Tuesday, February 10, 2009


“We needed just to live our lives, seek out our stories and share them with each other.” (p.39) In “Potiki” by Patricia Grace the conception of what constitutes a home shifts from being grounded in the earth itself, to a broader understanding that it is the people and stories that make a home. When I first came to Loyola, I found myself struggling with the concept of home. I have lived in the same house, in the same neighborhood, in the same town my entire life, and as I put the sheets on my bed, hung up my posters and pictures, I never imagined that this foreign place would become my room. To me, “home” was my house. I knew every inch, could navigate around every corner in complete darkness, I knew exactly where to find the glasses, the best spot on the couch, and my designated seat at the table.
When I came home from school the first time to find that my mom had painted the kitchen a new color I was outraged and devastated. It wasn’t until I returned home for winter break my freshmen year that I began to look at home differently. As school became more of a home, I wondered what the connecting factor between these two distinctly different locations could be? While I may not have been able to articulate it then, reading “Potiki” made it clear. It was the people and perhaps more importantly the stories. At school, I would talk to my friends about my family, my experiences back in New York, and in doing so I brought home to Loyola. Upon returning home and sitting around the kitchen table, I would tell my family stories about Loyola and the new friends I had made, and in doing so brought a little of Loyola home as well.
When thinking about the importance of stories in my family I think about our family dinners. Ever since I was little it was a well known fact that every single night my family would sit down and eat dinner together. Similar to how Roimata described, we all had our own stories, and it was the telling and listening of those stories that made us a family. When I read the quote “It was a new realization that the centred being in this now-time simply reaches out in any direction towards the outer circles, these outer circles being named ‘past’ and ‘future’ only for our convenience”(p.39), I found myself examining exactly what types of stories were told at our family dinners. I realized that our stories change effortlessly from the past, to the present, and to the future. When sitting around a family dinner table, there is no linear time line, only feelings, love, and stories.

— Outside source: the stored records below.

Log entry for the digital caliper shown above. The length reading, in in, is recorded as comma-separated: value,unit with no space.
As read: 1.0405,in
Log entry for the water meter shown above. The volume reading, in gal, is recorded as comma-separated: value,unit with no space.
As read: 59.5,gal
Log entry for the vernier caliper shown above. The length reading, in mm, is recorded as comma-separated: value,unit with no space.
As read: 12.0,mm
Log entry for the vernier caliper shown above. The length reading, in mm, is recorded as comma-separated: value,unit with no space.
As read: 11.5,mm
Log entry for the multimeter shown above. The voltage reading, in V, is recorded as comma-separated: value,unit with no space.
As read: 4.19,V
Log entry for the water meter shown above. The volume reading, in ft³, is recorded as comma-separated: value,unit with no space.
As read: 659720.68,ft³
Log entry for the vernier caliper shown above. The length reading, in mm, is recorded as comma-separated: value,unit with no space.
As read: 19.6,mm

In “Potiki” the importance of stories is stressed from the very beginning, but is not completely understood until after their land is threatened once again by outsiders. Up until their land is threatened, the beginning of the novel focuses largely on the land itself. There is a lot of imagery dealing with the land, such as a repetitive description of the coastline. As Hemi states many times throughout the novel “Everything we need is here”. While in the beginning of the novel, Hemi is mostly referring to the fact that they have everything on the land that they need to physically live, such as the ability to raise crops, and fish in the waters, as their land is taken away from them, the statement takes on a whole new meaning. Suddenly “Everything we need is here” becomes a realization that all they need is each other, their people, their culture, and their stories.

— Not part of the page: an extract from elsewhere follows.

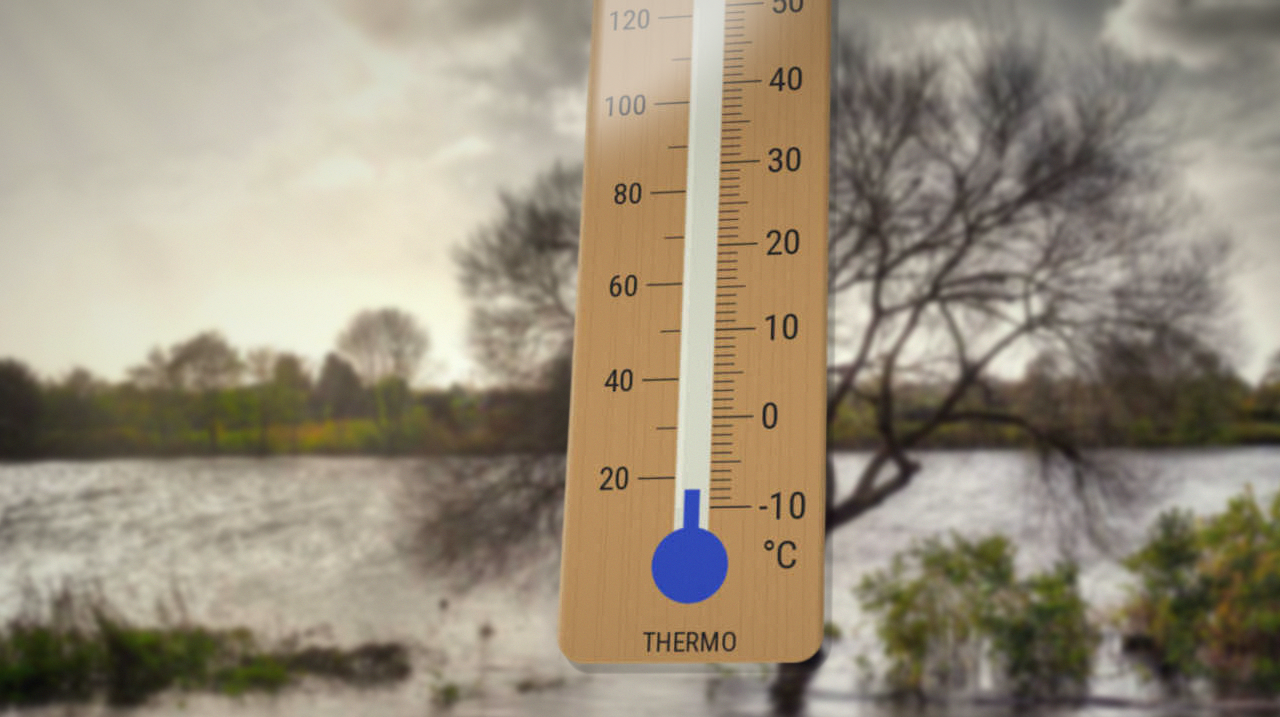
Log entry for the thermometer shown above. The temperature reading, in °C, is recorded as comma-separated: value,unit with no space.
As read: -8,°C
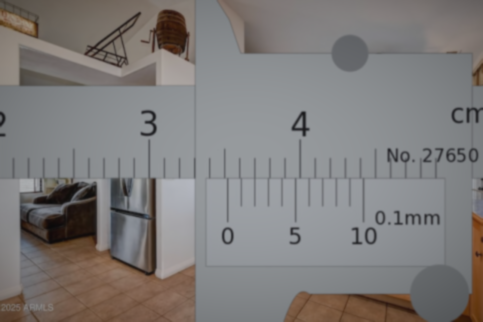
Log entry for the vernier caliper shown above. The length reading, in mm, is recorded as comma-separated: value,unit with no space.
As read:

When seeing how the people of this culture dealt with the insurgence of outsiders, in standing their ground and staying true to their customs, I found myself wishing that Okonkwo of Achebe’s “Things Fall Apart” could have come to the same conclusions. If Okonkwo had been able to realize that it is the people and the stories that make you who you are and make you home, perhaps he could have survived. In “Potiki” Uncle Stan says “Take away the heart, take away the soul, and the body crumbles.” While at the time, he was referring to their land, I think this statement holds true when speaking of the cultures heart and soul, their people and their stories. Without the people and stories, the home crumbles and cannot exist.